::: RECORDS FOR THIS TASK :::

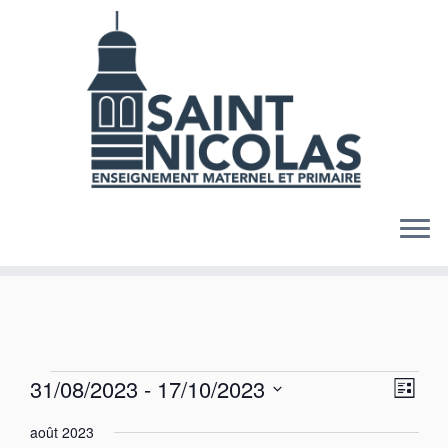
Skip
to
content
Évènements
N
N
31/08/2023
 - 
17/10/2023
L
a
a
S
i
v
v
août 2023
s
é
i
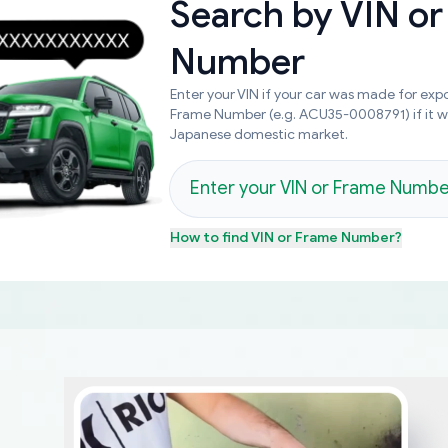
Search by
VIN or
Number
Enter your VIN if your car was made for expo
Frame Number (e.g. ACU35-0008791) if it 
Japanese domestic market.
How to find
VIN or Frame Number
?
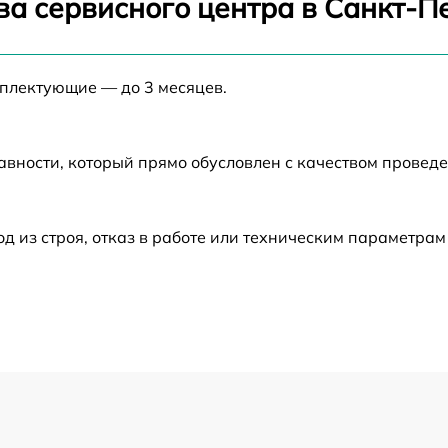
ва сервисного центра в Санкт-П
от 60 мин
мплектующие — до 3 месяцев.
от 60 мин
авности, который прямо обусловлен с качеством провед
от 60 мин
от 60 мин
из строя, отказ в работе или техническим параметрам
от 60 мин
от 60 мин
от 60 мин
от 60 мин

:::
::: RECORDS FOR THIS TASK :::

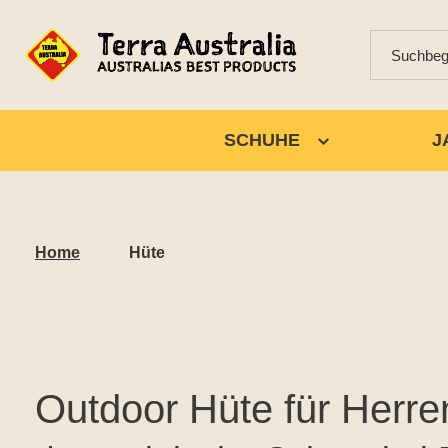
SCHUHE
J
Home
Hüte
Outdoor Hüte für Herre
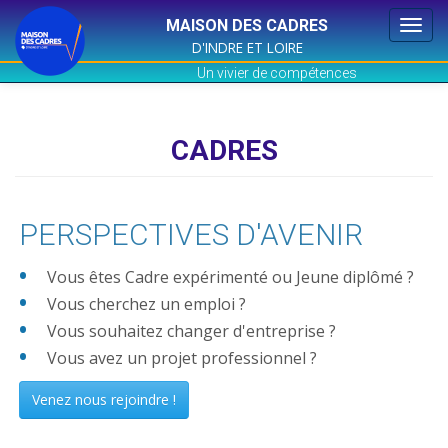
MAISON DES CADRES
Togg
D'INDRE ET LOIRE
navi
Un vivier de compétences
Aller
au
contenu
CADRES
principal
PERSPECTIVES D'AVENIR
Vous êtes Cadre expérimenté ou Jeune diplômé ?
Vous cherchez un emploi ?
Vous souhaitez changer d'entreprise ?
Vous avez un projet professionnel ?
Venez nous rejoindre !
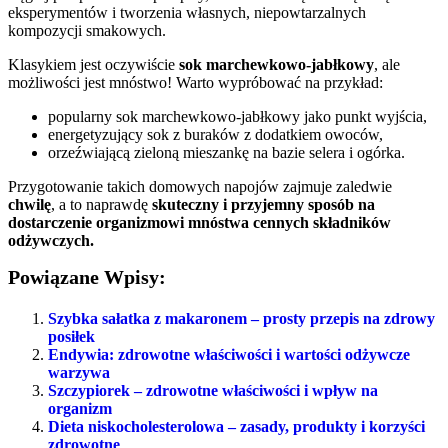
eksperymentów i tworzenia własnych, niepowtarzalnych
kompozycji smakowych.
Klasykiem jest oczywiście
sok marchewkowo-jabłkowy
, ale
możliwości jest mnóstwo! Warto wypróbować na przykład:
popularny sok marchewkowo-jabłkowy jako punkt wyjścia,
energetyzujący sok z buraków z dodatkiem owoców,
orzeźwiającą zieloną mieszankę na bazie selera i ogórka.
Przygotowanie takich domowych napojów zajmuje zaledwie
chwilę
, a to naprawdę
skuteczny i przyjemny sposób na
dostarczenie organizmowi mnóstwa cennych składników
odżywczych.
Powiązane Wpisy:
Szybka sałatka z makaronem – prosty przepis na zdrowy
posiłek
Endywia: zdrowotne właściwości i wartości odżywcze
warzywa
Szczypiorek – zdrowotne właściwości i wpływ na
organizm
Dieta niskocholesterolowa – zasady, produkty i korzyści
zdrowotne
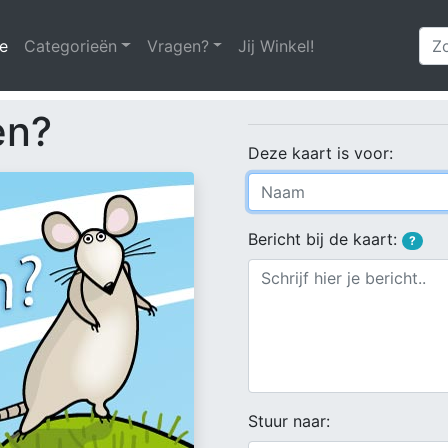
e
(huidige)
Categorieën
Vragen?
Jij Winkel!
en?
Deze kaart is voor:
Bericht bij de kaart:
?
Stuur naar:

:::

» INSTRUCTIONS TO FOLLOW: In how many lines of the data does the string "właściwości" occur? Answer with the number and nothing else.

» YOUR SOLUTION: 2